**Exercise aim**
Arrange every line of the records below as a Markdown table with a Row column for the row number and a Line column for the line, skipping blank lines. Leave the pictures out of the table.

**Given data**

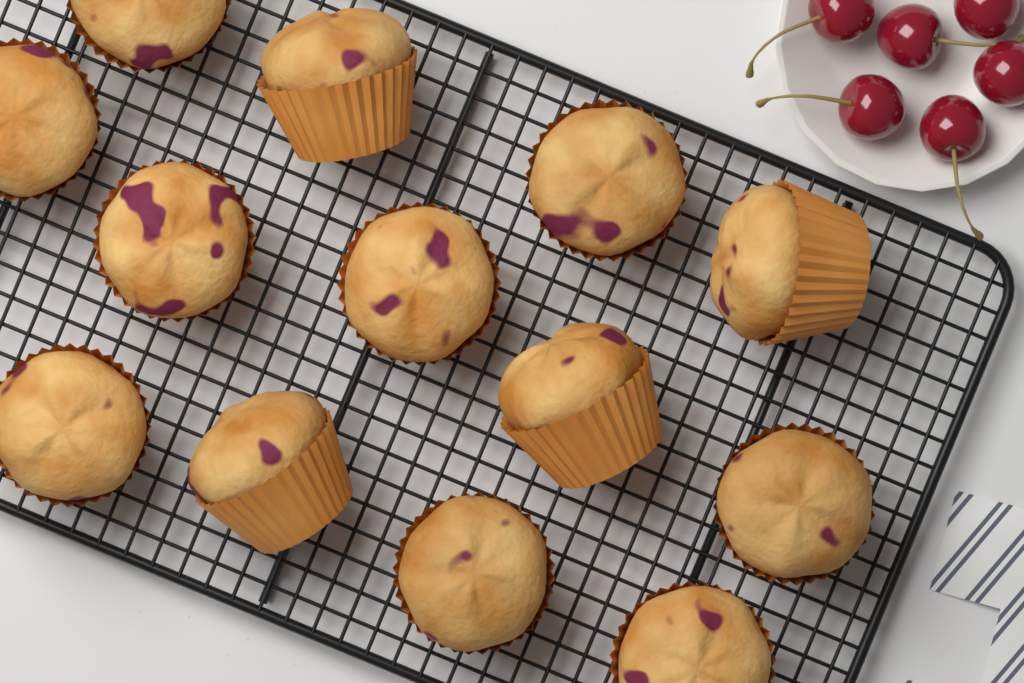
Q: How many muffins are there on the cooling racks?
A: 13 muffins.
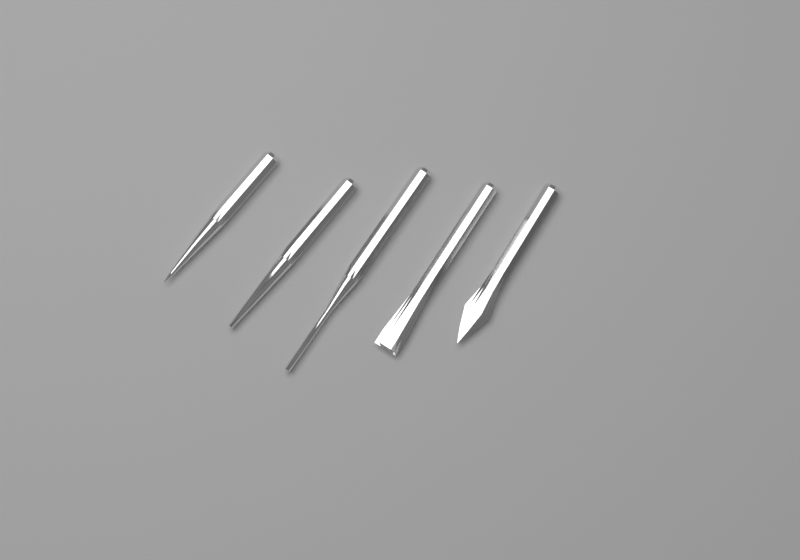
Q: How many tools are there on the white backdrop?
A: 5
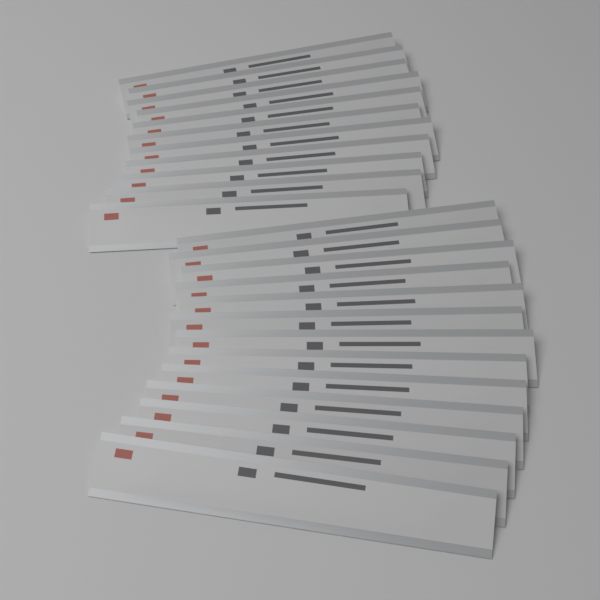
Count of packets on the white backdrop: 24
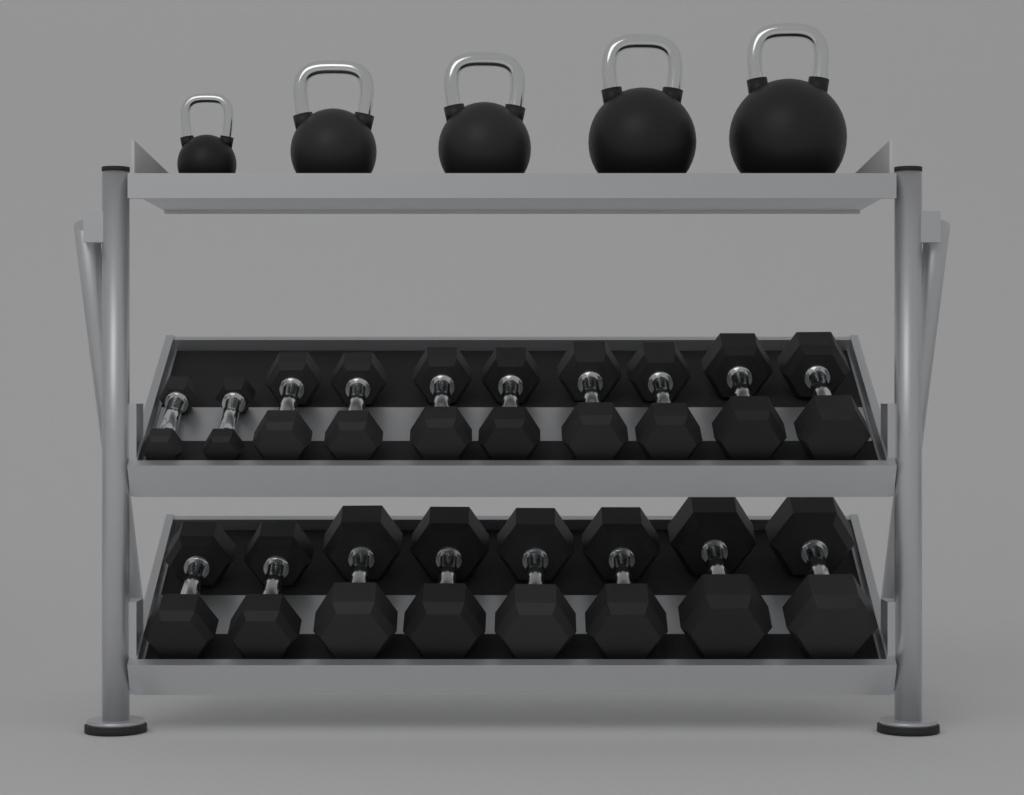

**Task result**
| Row | Line |
|---|---|
| 1 | Q: How many muffins are there on the cooling racks? |
| 2 | A: 13 muffins. |
| 3 | Q: How many tools are there on the white backdrop? |
| 4 | A: 5 |
| 5 | Count of packets on the white backdrop: 24 |